Hendardi juga menyesalkan respons dari Kodam I Bukit Barisan dan dari Polda Sumut yang terlihat permisif dan memaklumi kejadian tersebut. Pola penyelesaian seperti itu sudah berulang dalam beberapa kasus. Menurut Hendardi, Pola ini sama dengan intimidasi penegakan hukum kasus korupsi Kepala Basarnas Marsekal Madya Henri Alfiandi. Namun, kedua institusi menganggap itu adalah koordinasi.
”Semuanya berakhir dengan pernyataan bersama antara perwakilan institusi TNI dan Polri. Sinergi dan soliditas palsu inilah yang membuat kasus serupa berulang. Kerangka relasi sipil-militer yang sehat dalam negara demokratis dan kepatuhan asas kesamaan di muka hukum tidak terjadi,” kata Hendardi.
Yang menjadi tersangka adalah warga sipil. Kenapa yang berkoordinasi justru Kodam I Bukit Barisan. (Irvan Syahputra)
Kepala Penerangan Kodam I Bukit Barisan Kolonel Rico Julyanto Siagian membenarkan kedatangan anggota dari Hukum Kodam (Kumdam) I Bukit Barisan ke Polrestabes Medan itu. ”Dia (Mayor Dedi) datang ke Satreskrim secara pribadi, tetapi sekaligus menjadi penasihat hukum dari keluarga,” kata Rico.
Rico menyebut, meskipun Mayor Dedi membawa sejumlah anggota Kodam I Bukit Barisan, tetapi mereka datang untuk bersilaturahmi dan tidak ada intervensi penegakan hukum. Rico menyebut, Dedi merupakan penasihat hukum tersangka yang merupakan keluarganya. Karena itu, Dedi membawa surat permohonan penangguhan penahanan yang ditandatangani oleh Kepala Kumdam I Bukit Barisan.
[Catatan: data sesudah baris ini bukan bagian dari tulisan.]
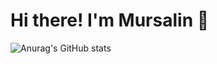 # Hi there! I'm Mursalin 👋

![Anurag's GitHub stats](https://github-readme-stats.vercel.app/api?username=md-mursalin&show_icons=true&theme=radical)



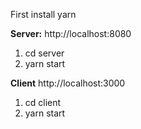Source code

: First install yarn

**Server:**
http://localhost:8080
1. cd server
2. yarn start

**Client**
http://localhost:3000
1. cd client
2. yarn start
”Si Dedi Hasibuan, selain keluarga juga penasihat hukum tersangka. Sementara, induknya adalah Kumdam. Otomatis dia harus meminta izin kepada Kakumdam. Bentuk izin itu diberikan surat penangguhan,” kata Rico.
Rico menyebut, kedatangan puluhan personel Kodam I Bukit Barisan juga bukan merupakan intervensi, penggerudukan, atau hal lainnya. Kedatangan itu disebut sebagai silaturahmi dan kedua institusi tetap solid.
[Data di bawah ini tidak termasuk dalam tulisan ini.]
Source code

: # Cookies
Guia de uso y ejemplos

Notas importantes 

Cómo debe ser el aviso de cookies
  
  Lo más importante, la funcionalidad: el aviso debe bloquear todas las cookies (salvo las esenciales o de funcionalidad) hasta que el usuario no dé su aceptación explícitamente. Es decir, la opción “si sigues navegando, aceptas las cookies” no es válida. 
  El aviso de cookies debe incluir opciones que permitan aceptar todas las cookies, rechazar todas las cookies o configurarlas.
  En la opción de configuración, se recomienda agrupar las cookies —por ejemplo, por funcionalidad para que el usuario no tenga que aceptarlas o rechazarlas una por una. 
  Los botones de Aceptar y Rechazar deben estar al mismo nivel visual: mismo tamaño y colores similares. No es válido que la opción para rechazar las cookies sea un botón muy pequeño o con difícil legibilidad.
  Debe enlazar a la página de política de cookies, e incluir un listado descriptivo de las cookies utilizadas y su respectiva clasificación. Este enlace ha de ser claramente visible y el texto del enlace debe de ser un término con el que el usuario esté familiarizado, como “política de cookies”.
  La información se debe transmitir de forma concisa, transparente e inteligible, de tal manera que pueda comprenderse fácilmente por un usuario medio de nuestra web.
Kepala Bidang Humas Polda Sumut Komisaris Besar Hadi Wahyudi mengatakan, kejadian itu merupakan kesalahpahaman antara personel, bukan institusi. ”Kami perlu sampaikan bahwa Kodam I Bukit Barisan dan Polda Sumut tetap solid dan berkomitmen terhadap proses penegakan hukum,” kata Hadi.
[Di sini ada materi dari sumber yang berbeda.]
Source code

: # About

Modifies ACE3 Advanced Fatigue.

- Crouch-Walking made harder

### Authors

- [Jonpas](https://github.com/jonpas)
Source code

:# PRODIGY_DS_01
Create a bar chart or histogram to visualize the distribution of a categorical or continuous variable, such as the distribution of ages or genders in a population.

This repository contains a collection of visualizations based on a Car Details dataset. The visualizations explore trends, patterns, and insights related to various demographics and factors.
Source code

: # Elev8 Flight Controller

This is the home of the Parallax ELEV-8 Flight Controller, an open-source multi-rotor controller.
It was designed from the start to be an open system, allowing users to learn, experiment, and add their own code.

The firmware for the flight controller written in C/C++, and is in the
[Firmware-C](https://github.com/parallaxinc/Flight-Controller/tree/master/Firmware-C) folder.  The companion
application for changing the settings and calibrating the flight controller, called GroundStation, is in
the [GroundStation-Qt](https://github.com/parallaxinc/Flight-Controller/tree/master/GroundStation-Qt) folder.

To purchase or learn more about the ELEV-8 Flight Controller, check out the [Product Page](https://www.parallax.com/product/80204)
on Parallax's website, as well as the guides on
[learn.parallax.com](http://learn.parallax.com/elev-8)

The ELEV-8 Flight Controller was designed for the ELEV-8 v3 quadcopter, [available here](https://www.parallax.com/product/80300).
Hadi mengatakan, Mayor Dedi merupakan penasihat hukum dari tersangka berinisial ARH. ARH ditahan setelah dijadikan tersangka kasus tindak pidana pemalsuan tanda tangan sertifikat tanah. Setelah kejadian itu, penahanan ARH akhirnya ditangguhkan oleh Polrestabes Medan.